One of our problems is that we are insufficiently willing to rely on God. We are not confident of God’s promises. Paul here encourages us to move on in faith. We are in a different place. We are experiencing newness of life.
Paul uses the image of dying and rising with Christ, which he links to baptism. Baptism is an indicator of our new life with God. The symbolism is there whatever the method of baptism – but perhaps more obvious in baptism by full immersion when the waters close over the candidate, a symbol of being buried with Christ – and then rising to new life.

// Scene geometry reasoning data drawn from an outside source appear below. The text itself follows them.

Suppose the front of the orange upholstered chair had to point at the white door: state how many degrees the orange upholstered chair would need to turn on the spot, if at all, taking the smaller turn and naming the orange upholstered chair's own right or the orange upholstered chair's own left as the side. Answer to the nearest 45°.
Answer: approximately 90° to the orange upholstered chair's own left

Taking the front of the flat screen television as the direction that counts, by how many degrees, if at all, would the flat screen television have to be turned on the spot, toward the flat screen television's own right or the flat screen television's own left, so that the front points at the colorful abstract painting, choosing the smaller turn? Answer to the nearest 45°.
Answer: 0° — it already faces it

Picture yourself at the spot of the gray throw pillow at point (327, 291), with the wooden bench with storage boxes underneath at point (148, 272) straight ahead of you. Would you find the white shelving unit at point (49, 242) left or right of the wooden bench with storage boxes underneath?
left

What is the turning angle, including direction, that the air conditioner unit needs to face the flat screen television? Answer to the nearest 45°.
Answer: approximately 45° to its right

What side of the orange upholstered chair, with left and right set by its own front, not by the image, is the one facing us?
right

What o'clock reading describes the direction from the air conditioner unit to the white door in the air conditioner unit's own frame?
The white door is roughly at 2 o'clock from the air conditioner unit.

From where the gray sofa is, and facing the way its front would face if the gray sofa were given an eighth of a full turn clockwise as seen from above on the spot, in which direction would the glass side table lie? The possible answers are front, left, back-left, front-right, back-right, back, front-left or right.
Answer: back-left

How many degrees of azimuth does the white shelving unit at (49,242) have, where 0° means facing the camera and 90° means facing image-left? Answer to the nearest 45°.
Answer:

As a minister, I have conducted many baptisms. A few I remember; many, to be honest, I don’t. All, bar one, of those baptisms happen to have been by sprinkling. However, one that I certainly don’t (and won’t) forget is the single occasion that I have baptised by immersion. When we lived in Panama, one of the relatively elderly members of my congregation came to me and said that she wanted to be baptised, and she wanted it to be by immersion in the river ‘just like Jesus’. So that is what we did, a memorable and special moment – perhaps especially for a minister who is a non-swimmer! Baptism is baptism. Every baptism is personal and indicative of God’s grace. That was so on that occasion in a Panamanian river, just as it has been at the fonts in various churches where I have had the joy of offering that sacrament.
In each case, whatever the detail and individual circumstances, baptism speaks of resurrection, of hope, of possibility, of life. It is about unity with and in Christ.
Perhaps one of the things many Christians could do a little more often is to recall their baptism, to remember how it indicates the abundance of God’s grace, and so be inspired to greater things with and for God.